Thanks @hunterk for taking time to investigate this, so now we know it was intentional. My idea take benefit of the autoscale option, is to set 4 elements shifted to each corner,
When the screen resolution or RA windows changes, these elements always stay on the edges, while applying vertical and horizontal elements centered on the back, so those will fill the empty space when those border elements move from each other.
That worked great for a landscape overlay, but when i tried a portrait one, i see the elements shift to the sides or stay in the horizontal border, but stay always vertically centered.
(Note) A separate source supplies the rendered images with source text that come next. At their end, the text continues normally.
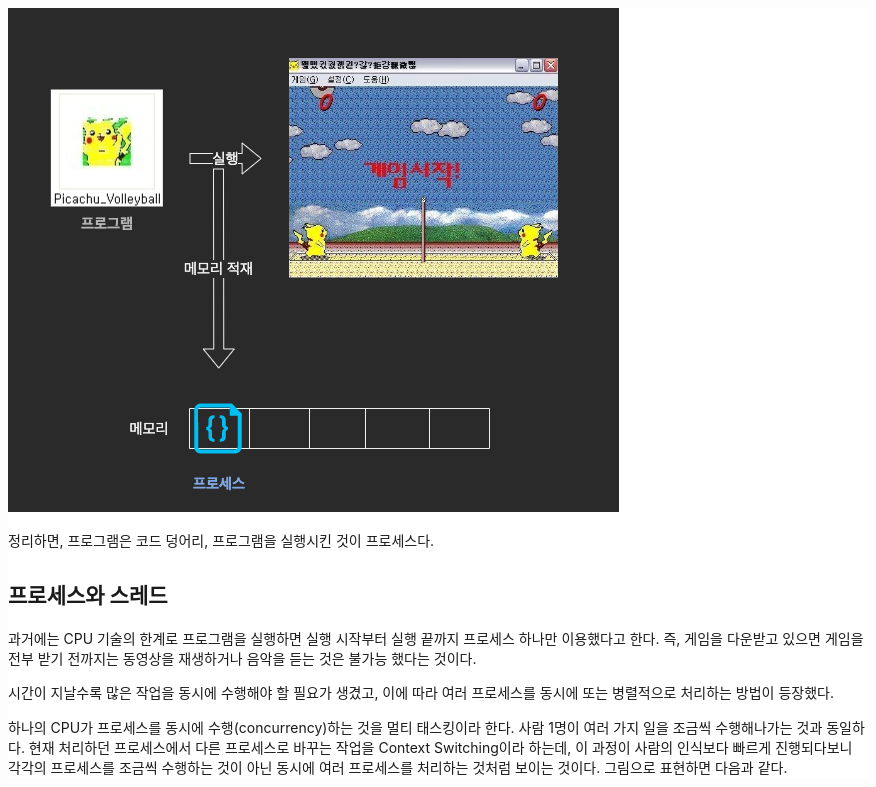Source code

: ![process_thread.drawio (1).png](/assets/images/2022-09-04-web-server-and-was-cgi-feat-thread-and-process/process_thread.drawio_(1).png)

정리하면, 프로그램은 코드 덩어리, 프로그램을 실행시킨 것이 프로세스다.

## 프로세스와 스레드

과거에는 CPU 기술의 한계로 프로그램을 실행하면 실행 시작부터 실행 끝까지 프로세스 하나만 이용했다고 한다. 즉, 게임을 다운받고 있으면 게임을 전부 받기 전까지는 동영상을 재생하거나 음악을 듣는 것은 불가능 했다는 것이다.

시간이 지날수록 많은 작업을 동시에 수행해야 할 필요가 생겼고, 이에 따라 여러 프로세스를 동시에 또는 병렬적으로 처리하는 방법이 등장했다.

하나의 CPU가 프로세스를 동시에 수행(concurrency)하는 것을 멀티 태스킹이라 한다. 사람 1명이 여러 가지 일을 조금씩 수행해나가는 것과 동일하다. 현재 처리하던 프로세스에서 다른 프로세스로 바꾸는 작업을 Context Switching이라 하는데, 이 과정이 사람의 인식보다 빠르게 진행되다보니 각각의 프로세스를 조금씩 수행하는 것이 아닌 동시에 여러 프로세스를 처리하는 것처럼 보이는 것이다. 그림으로 표현하면 다음과 같다. 
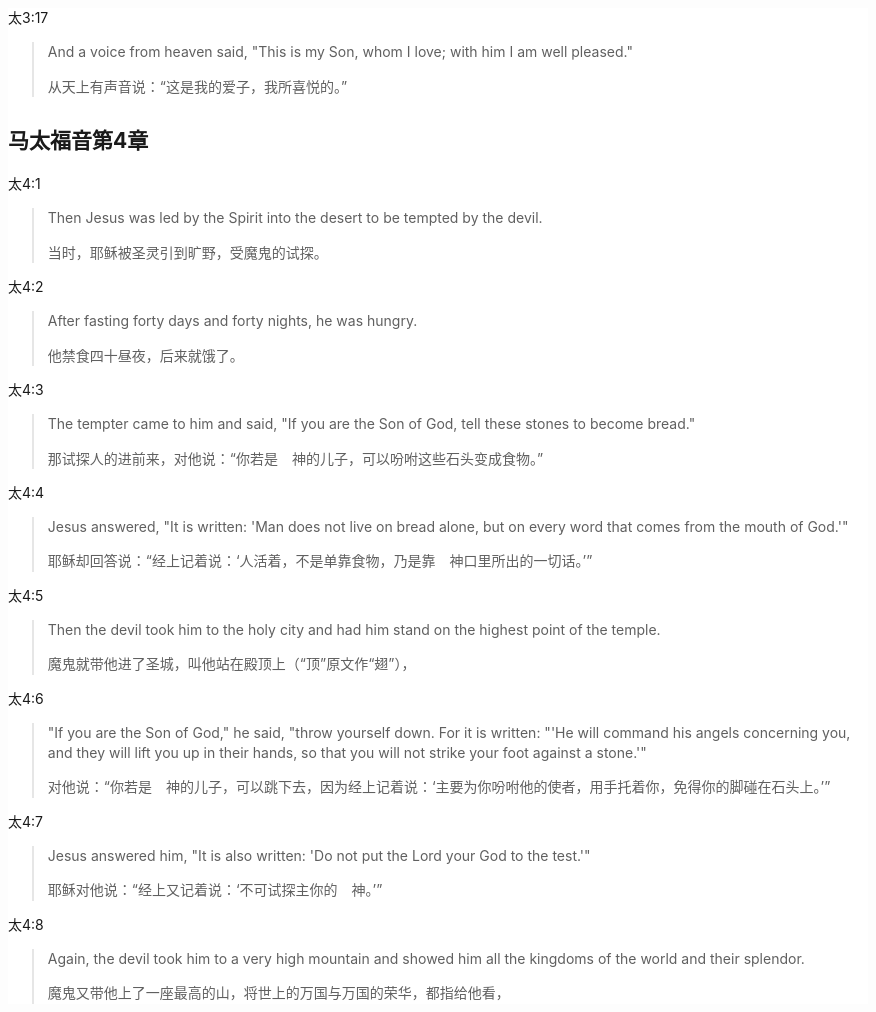 
太3:17
> And a voice from heaven said, "This is my Son, whom I love; with him I am well pleased."
>
> 从天上有声音说：“这是我的爱子，我所喜悦的。”


## 马太福音第4章
太4:1
> Then Jesus was led by the Spirit into the desert to be tempted by the devil.
>
> 当时，耶稣被圣灵引到旷野，受魔鬼的试探。


太4:2
> After fasting forty days and forty nights, he was hungry.
>
> 他禁食四十昼夜，后来就饿了。


太4:3
> The tempter came to him and said, "If you are the Son of God, tell these stones to become bread."
>
> 那试探人的进前来，对他说：“你若是　神的儿子，可以吩咐这些石头变成食物。”


太4:4
> Jesus answered, "It is written: 'Man does not live on bread alone, but on every word that comes from the mouth of God.'"
>
> 耶稣却回答说：“经上记着说：‘人活着，不是单靠食物，乃是靠　神口里所出的一切话。’”


太4:5
> Then the devil took him to the holy city and had him stand on the highest point of the temple.
>
> 魔鬼就带他进了圣城，叫他站在殿顶上（“顶”原文作“翅”），


太4:6
> "If you are the Son of God," he said, "throw yourself down. For it is written: "'He will command his angels concerning you, and they will lift you up in their hands, so that you will not strike your foot against a stone.'"
>
> 对他说：“你若是　神的儿子，可以跳下去，因为经上记着说：‘主要为你吩咐他的使者，用手托着你，免得你的脚碰在石头上。’”


太4:7
> Jesus answered him, "It is also written: 'Do not put the Lord your God to the test.'"
>
> 耶稣对他说：“经上又记着说：‘不可试探主你的　神。’”


太4:8
> Again, the devil took him to a very high mountain and showed him all the kingdoms of the world and their splendor.
>
> 魔鬼又带他上了一座最高的山，将世上的万国与万国的荣华，都指给他看，
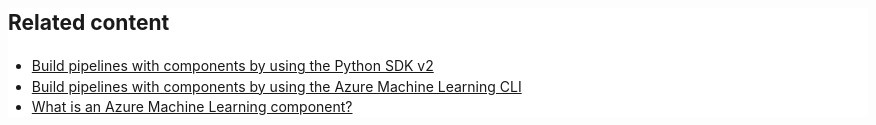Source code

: ## Related content

- [Build pipelines with components by using the Python SDK v2](./how-to-create-component-pipeline-python.md)
- [Build pipelines with components by using the Azure Machine Learning CLI](./how-to-create-component-pipelines-cli.md)
- [What is an Azure Machine Learning component?](./concept-component.md)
I made a 16:9 screen ratio portrait overlay @ 1080x1920, and when i tried that on a phone that has a taller screen ratio, (18,5:9) . I got a vertically centered overlay, with the screen or view port stick or shifted to the top edge. (like it does on landscape mode)
just like this:
Anyways, I’m gonna put this here so maybe its useful for some one, or maybe i forget what i did:
Ended up, doing this: made the portrait overlay at the most common screen ratio used mobile phones nowadays ( 9:20 ) at a resolution of 1080x2400.
On 9:20 and 9:18.5 aspect ratios screens, i set the video scaling to 4:3, and i get the game screen on place with the overlay.
For a smaller aspect ratio (9:16) i set video scaling to CORE PROVIDED to fit in the overlay viewport space.